- **How to complete this task**: Repeat the listing exactly, line by line, and leave the pictures behind.

- **Source information**:
━━━

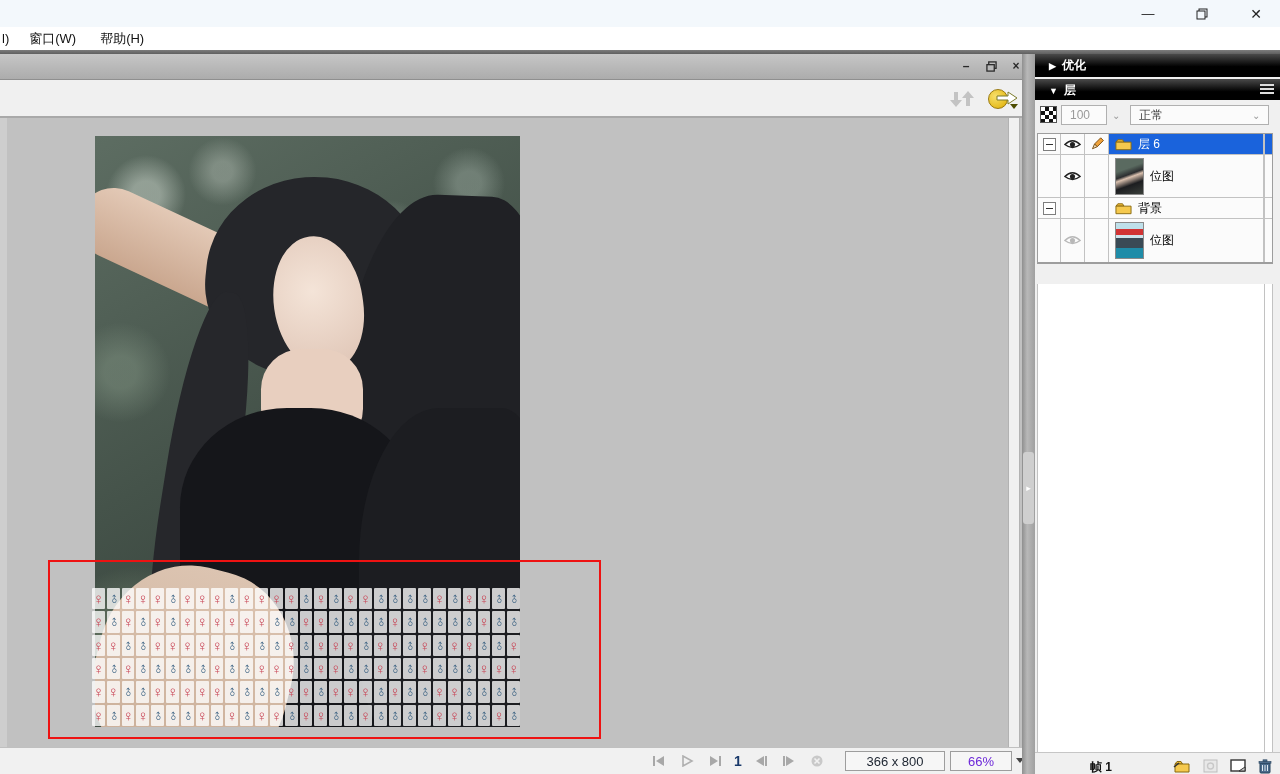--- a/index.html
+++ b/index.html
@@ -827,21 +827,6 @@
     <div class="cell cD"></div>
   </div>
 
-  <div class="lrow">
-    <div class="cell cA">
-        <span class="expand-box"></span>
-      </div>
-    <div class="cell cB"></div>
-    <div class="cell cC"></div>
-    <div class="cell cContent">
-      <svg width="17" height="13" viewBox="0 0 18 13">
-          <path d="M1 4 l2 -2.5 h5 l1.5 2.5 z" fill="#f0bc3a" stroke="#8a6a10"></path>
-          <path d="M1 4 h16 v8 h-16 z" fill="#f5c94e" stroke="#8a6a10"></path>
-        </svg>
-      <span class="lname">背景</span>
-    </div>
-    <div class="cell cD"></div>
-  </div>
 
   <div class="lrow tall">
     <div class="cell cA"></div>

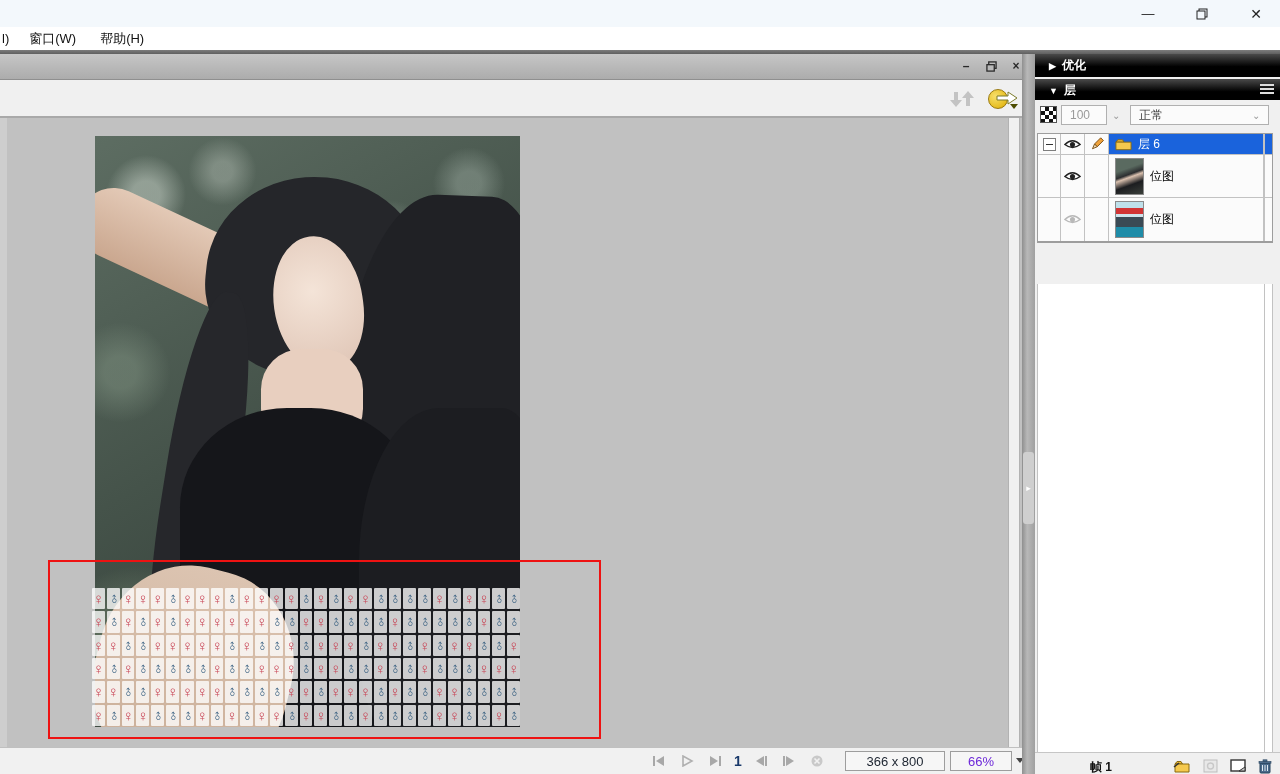--- a/index.html
+++ b/index.html
@@ -70,7 +70,7 @@
   .nav-ic { width:18px; height:14px; display:flex; align-items:center; justify-content:center; }
   .frame-num { font-size:14px; font-weight:bold; color:#1a3a6b; }
   .size-box { left:845px; top:751px; width:100px; height:20px; border:1px solid #9d9d9d; background:#f6f6f6; display:flex; align-items:center; justify-content:center; font-size:13px; color:#1c2430; }
-  .zoom-box { left:950px; top:751px; width:62px; height:20px; border:1px solid #9d9d9d; background:#f6f6f6; display:flex; align-items:center; justify-content:center; font-size:13px; color:#6d28d9; }
+  .zoom-box { left:950px; top:751px; width:62px; height:20px; border:1px solid #9d9d9d; background:#f6f6f6; display:flex; align-items:center; justify-content:center; font-size:13px; color:#0f172a; }
   .zoom-caret { left:1016px; top:758px; width:0; height:0; border-left:4px solid transparent; border-right:4px solid transparent; border-top:5px solid #444; }
 
   

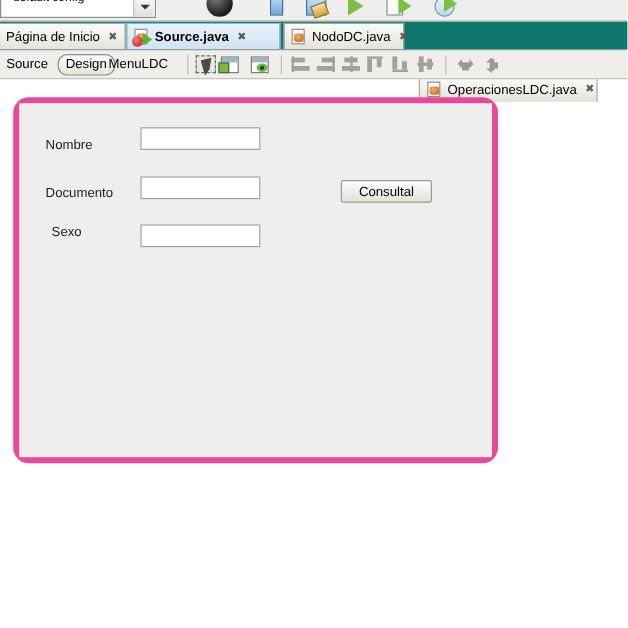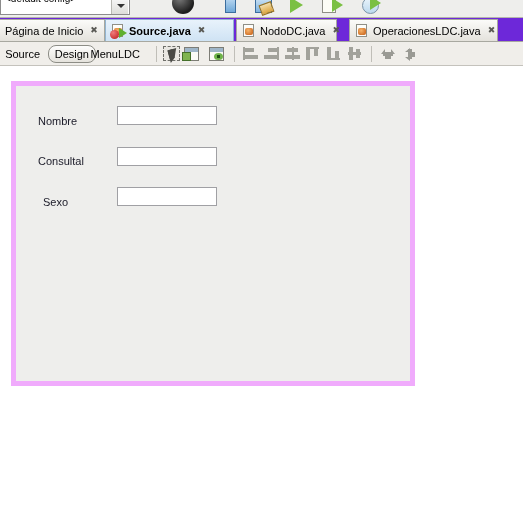--- a/index.html
+++ b/index.html
@@ -139,7 +139,7 @@
     position: absolute;
     left: 0; top: 18px;
     width: 523px; height: 24px;
-    background: #6d28d9;
+    background: #0f766e;
   }
   .tab {
     position: absolute;

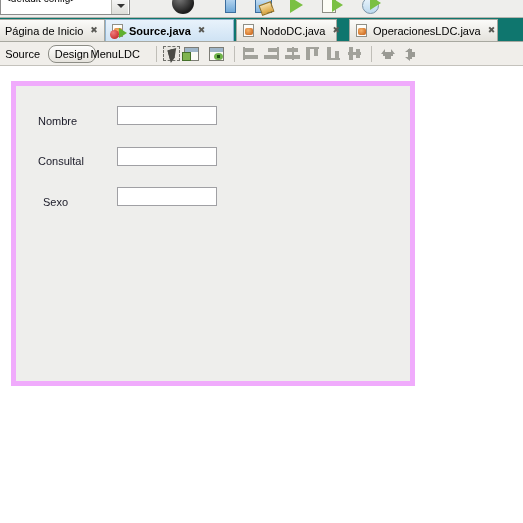--- a/index.html
+++ b/index.html
@@ -445,7 +445,7 @@
       <span class="tab-close">✖</span>
     </div>
 
-    <div class="tab" style="left:349px;width:149px;">
+    <div class="tab" style="left:349px;width:149px;margin-top:44px;">
       <span class="tab-ico">
         <span class="javaico"></span>
       </span>

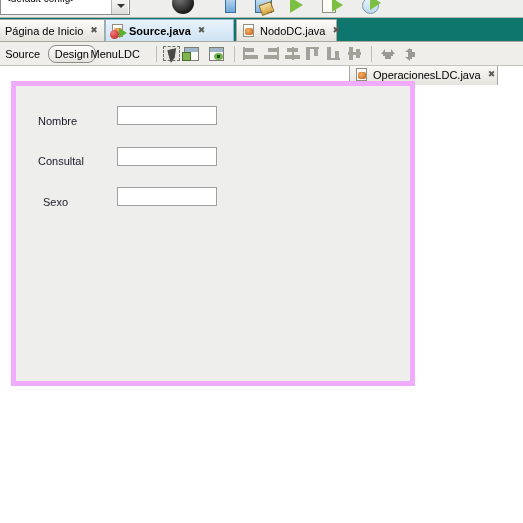--- a/index.html
+++ b/index.html
@@ -366,9 +366,10 @@
     position: absolute;
     left: 11px; top: 81px;
     width: 404px; height: 305px;
-    background: #f0abfc;
+    background: #ec4899;
     box-sizing: border-box;
     padding: 5px;
+    border-radius: 13px;
   }
   .form-surface {
     position: relative;

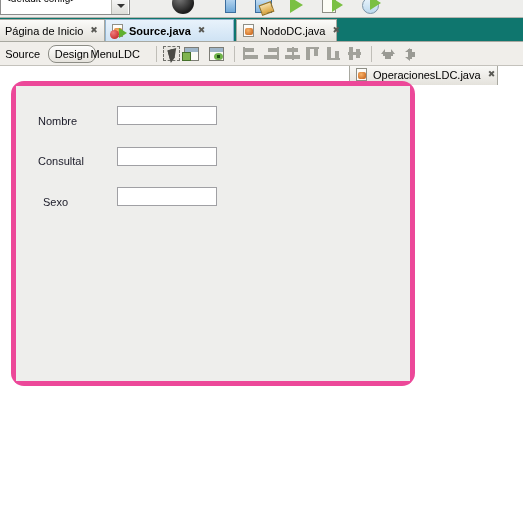--- a/index.html
+++ b/index.html
@@ -529,7 +529,7 @@
     <div class="form-surface">
 
       <span class="form-label" style="left:22px;top:29px;">Nombre</span>
-      <span class="form-label" style="left:22px;top:69px;">Consultal</span>
+      <span class="form-label" style="left:22px;top:69px;">Documento</span>
       <span class="form-label" style="left:27px;top:110px;">Sexo</span>
 
       <span class="form-input" style="left:101px;top:20px;width:100px;height:19px;"></span>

━━━

- **Answer to the exercise**:
--- a/index.html
+++ b/index.html
@@ -827,21 +827,6 @@
     <div class="cell cD"></div>
   </div>
 
-  <div class="lrow">
-    <div class="cell cA">
-        <span class="expand-box"></span>
-      </div>
-    <div class="cell cB"></div>
-    <div class="cell cC"></div>
-    <div class="cell cContent">
-      <svg width="17" height="13" viewBox="0 0 18 13">
-          <path d="M1 4 l2 -2.5 h5 l1.5 2.5 z" fill="#f0bc3a" stroke="#8a6a10"></path>
-          <path d="M1 4 h16 v8 h-16 z" fill="#f5c94e" stroke="#8a6a10"></path>
-        </svg>
-      <span class="lname">背景</span>
-    </div>
-    <div class="cell cD"></div>
-  </div>
 
   <div class="lrow tall">
     <div class="cell cA"></div>

--- a/index.html
+++ b/index.html
@@ -70,7 +70,7 @@
   .nav-ic { width:18px; height:14px; display:flex; align-items:center; justify-content:center; }
   .frame-num { font-size:14px; font-weight:bold; color:#1a3a6b; }
   .size-box { left:845px; top:751px; width:100px; height:20px; border:1px solid #9d9d9d; background:#f6f6f6; display:flex; align-items:center; justify-content:center; font-size:13px; color:#1c2430; }
-  .zoom-box { left:950px; top:751px; width:62px; height:20px; border:1px solid #9d9d9d; background:#f6f6f6; display:flex; align-items:center; justify-content:center; font-size:13px; color:#6d28d9; }
+  .zoom-box { left:950px; top:751px; width:62px; height:20px; border:1px solid #9d9d9d; background:#f6f6f6; display:flex; align-items:center; justify-content:center; font-size:13px; color:#0f172a; }
   .zoom-caret { left:1016px; top:758px; width:0; height:0; border-left:4px solid transparent; border-right:4px solid transparent; border-top:5px solid #444; }
 
   

--- a/index.html
+++ b/index.html
@@ -139,7 +139,7 @@
     position: absolute;
     left: 0; top: 18px;
     width: 523px; height: 24px;
-    background: #6d28d9;
+    background: #0f766e;
   }
   .tab {
     position: absolute;

--- a/index.html
+++ b/index.html
@@ -445,7 +445,7 @@
       <span class="tab-close">✖</span>
     </div>
 
-    <div class="tab" style="left:349px;width:149px;">
+    <div class="tab" style="left:349px;width:149px;margin-top:44px;">
       <span class="tab-ico">
         <span class="javaico"></span>
       </span>

--- a/index.html
+++ b/index.html
@@ -366,9 +366,10 @@
     position: absolute;
     left: 11px; top: 81px;
     width: 404px; height: 305px;
-    background: #f0abfc;
+    background: #ec4899;
     box-sizing: border-box;
     padding: 5px;
+    border-radius: 13px;
   }
   .form-surface {
     position: relative;

--- a/index.html
+++ b/index.html
@@ -529,7 +529,7 @@
     <div class="form-surface">
 
       <span class="form-label" style="left:22px;top:29px;">Nombre</span>
-      <span class="form-label" style="left:22px;top:69px;">Consultal</span>
+      <span class="form-label" style="left:22px;top:69px;">Documento</span>
       <span class="form-label" style="left:27px;top:110px;">Sexo</span>
 
       <span class="form-input" style="left:101px;top:20px;width:100px;height:19px;"></span>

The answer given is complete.